La condamnation à mort pour apostasie est théologiquement infondée
Il faut dire que les séminaires du cheikh contre la radicalisation sont particulièrement appréciés en haut lieu. En 2010, il a ainsi organisé une rencontre dans la ville turque de Mardin, là où, quelques siècles plus tôt, le alim Ibn Taymiyya, source très prisée des jihadistes, a délivré la fatwa dite de Mardin, qui légitime peu ou prou la condamnation à mort pour apostasie.
Ibn Bayyah déclare erronée l’interprétation de ce texte, invoqué plus d’une fois par Oussama Ben Laden et ses émules. « C’est pour ce genre de propos que les jihadistes ne l’aiment pas », nous explique Abou Hafs, ancien cheikh salafiste marocain passé par la prison.

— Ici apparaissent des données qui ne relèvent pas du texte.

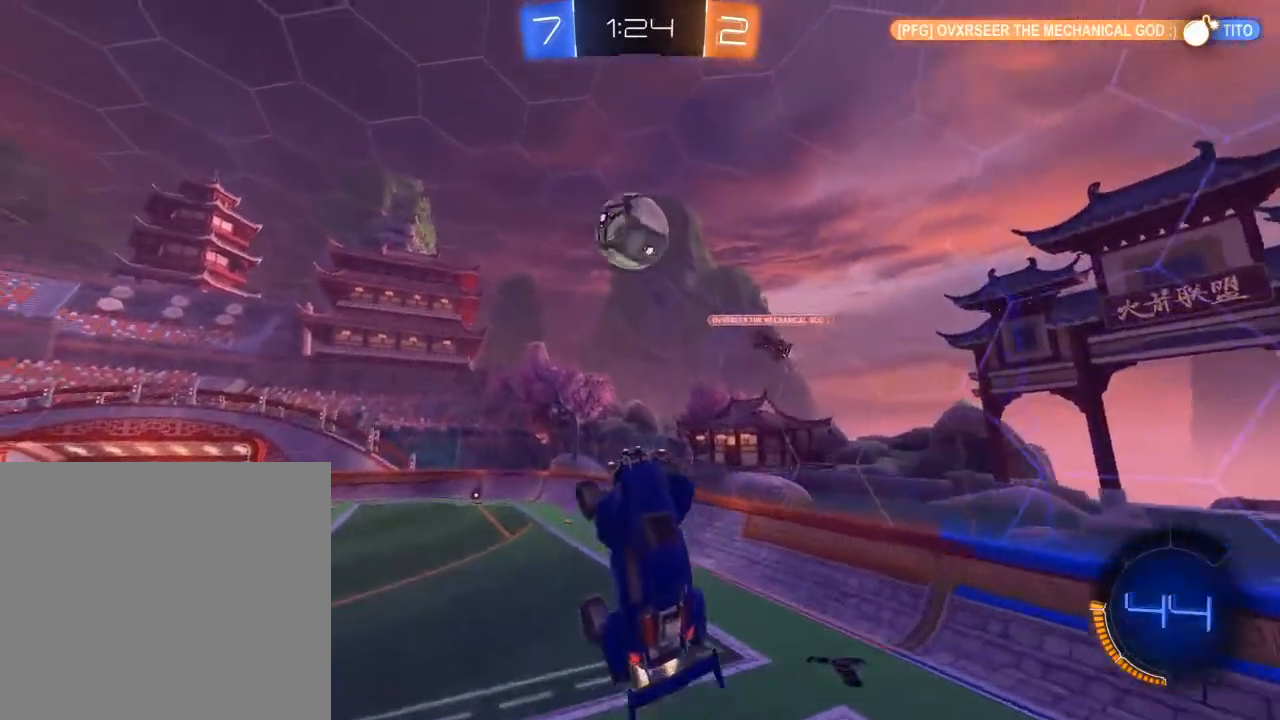
{"buttons": ["B", "R2"], "left_stick": "up", "right_stick": "center", "events": [[167, "left_stick", "up-right"], [183, "B", "up"], [317, "B", "down"], [317, "left_stick", "up"]]}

Qui ajoute, lui qui a également viré de bord : « Je suis très admiratif de son travail de promotion du dialogue. »
La « Déclaration de Marrakech », en faveur d’une meilleure protection des minorités religieuses en terre musulmane
C’est aussi parce qu’il ne se départit pas d’un certain conservatisme qu’Ibn Bayyah continue à avoir de l’impact. Trop libéral, il perdrait en crédibilité. En janvier 2016, ses efforts paient. Le Forum for Promoting Peace in Muslim Societies, qu’il préside, réunit au Maroc, avec le ministère des Affaires islamiques et le soutien de la représentation diplomatique américaine, des acteurs de la société civile et des religieux.
La rencontre se conclut par la publication de la « Déclaration de Marrakech », qui incite à une meilleure protection des minorités religieuses en terre musulmane. Le texte se veut le prolongement de la charte de Médine, adoptée à l’époque du prophète Mohammed et qui entérine la protection des minorités. Voilà de quoi agacer un peu plus les jihadistes.